Assertion error in `stevens_basis_for_symmetry_allowed_anisotropies` triggered by certain crystals

[ddahlbom]

Sometimes the analysis of allowed onsite anisotropies fails, for example when calling print_symmetry_table. Specifically, one may get AssertionError: norm(imag(B)) < 1.0e-12, which is thrown here.

A minimal example which produces this error is given by an FCC lattice with rhombohedral distortion:

a = 6.22
distortion = 0.15
latvecs = lattice_vectors(a, a, a, 90+distortion, 90+distortion, 90+distortion)
positions = Sunny.fcc_crystal().positions
crystal = Crystal(latvecs, positions; types = ["A", "B", "B", "B"])
print_symmetry_table(crystal, 7.0)

The values of distortion for which this happens are hard to predict. For example, distortion=5.0 works fine, as does distortion=1. distortion=1.1 fails.

@kbarros checked that the rotation matrix derived from the lattice vectors is consistently orthogonal to high precision, as is the unitary constructed from that rotation matrix.

[kbarros]

Given the crystal above, the error can be directly triggered with this line:

Sunny.stevens_basis_for_symmetry_allowed_anisotropies(crystal, 1; k=2, R=Sunny.Mat3(I))

It looks like all the formal math in Sunny is correct, but that 12 digits of floating point accuracy cannot be maintained in the current implementation.
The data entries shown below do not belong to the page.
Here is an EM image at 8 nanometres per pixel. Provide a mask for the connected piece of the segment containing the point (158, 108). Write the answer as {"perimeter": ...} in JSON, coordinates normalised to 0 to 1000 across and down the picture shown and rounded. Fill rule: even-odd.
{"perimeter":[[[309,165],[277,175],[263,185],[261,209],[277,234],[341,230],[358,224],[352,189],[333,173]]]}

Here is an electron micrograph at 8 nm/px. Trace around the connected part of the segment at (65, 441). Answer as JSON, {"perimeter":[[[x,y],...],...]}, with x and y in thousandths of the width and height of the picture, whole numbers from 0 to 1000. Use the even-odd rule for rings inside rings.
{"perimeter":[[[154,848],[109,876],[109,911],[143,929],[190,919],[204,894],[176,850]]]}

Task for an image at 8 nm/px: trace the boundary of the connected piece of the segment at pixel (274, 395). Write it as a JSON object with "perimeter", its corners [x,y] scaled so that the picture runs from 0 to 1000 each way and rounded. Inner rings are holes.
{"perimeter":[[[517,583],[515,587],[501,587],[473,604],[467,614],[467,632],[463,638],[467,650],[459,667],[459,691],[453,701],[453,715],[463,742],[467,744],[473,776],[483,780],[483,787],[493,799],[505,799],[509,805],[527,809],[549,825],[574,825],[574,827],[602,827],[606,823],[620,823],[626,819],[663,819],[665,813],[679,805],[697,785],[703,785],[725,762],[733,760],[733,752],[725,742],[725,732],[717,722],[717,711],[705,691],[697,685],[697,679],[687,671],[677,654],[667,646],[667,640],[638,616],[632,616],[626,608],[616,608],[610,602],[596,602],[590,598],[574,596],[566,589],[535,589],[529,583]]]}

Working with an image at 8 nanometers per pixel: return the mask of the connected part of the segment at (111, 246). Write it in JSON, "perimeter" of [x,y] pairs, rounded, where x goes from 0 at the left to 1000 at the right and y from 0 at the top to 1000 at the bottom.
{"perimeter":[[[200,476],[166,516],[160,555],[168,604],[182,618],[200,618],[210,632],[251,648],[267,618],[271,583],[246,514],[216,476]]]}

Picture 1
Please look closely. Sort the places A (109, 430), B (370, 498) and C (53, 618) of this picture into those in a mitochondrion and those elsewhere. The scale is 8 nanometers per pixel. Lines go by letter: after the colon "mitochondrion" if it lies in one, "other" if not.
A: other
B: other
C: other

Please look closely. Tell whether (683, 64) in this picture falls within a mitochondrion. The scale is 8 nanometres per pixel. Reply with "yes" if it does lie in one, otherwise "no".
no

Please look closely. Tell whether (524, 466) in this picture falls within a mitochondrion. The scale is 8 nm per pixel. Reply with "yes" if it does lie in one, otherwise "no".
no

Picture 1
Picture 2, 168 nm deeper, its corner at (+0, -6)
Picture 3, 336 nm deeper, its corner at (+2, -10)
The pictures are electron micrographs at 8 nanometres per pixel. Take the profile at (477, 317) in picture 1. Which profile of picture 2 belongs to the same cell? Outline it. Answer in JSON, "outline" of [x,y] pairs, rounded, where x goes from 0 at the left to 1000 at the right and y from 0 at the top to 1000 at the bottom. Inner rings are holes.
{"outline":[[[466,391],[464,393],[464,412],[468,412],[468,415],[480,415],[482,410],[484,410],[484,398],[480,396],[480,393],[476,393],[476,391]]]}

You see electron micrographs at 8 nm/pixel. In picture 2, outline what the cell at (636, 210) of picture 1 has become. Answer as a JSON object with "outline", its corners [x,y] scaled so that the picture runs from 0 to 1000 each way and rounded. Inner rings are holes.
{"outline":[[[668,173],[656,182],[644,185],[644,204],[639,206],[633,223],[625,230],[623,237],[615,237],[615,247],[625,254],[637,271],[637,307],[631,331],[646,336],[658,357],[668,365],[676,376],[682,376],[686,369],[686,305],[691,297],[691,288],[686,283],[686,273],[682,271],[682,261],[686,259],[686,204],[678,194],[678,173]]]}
Analysis of floating point error is difficult.

Maybe a quick workaround is to reduce the threshold to something like:

@assert norm(imag(B)) < 1e-8

and to warn the user whenever the imaginary part exceeds 1e-10?

[ddahlbom]

That seems like a reasonable solution for the moment.

I must admit that I don't have a feeling for how "off" things can get and at what point the symbolic result reported in print_symmetry_table would start to appear different due to rounding issues. It would take some experimentation.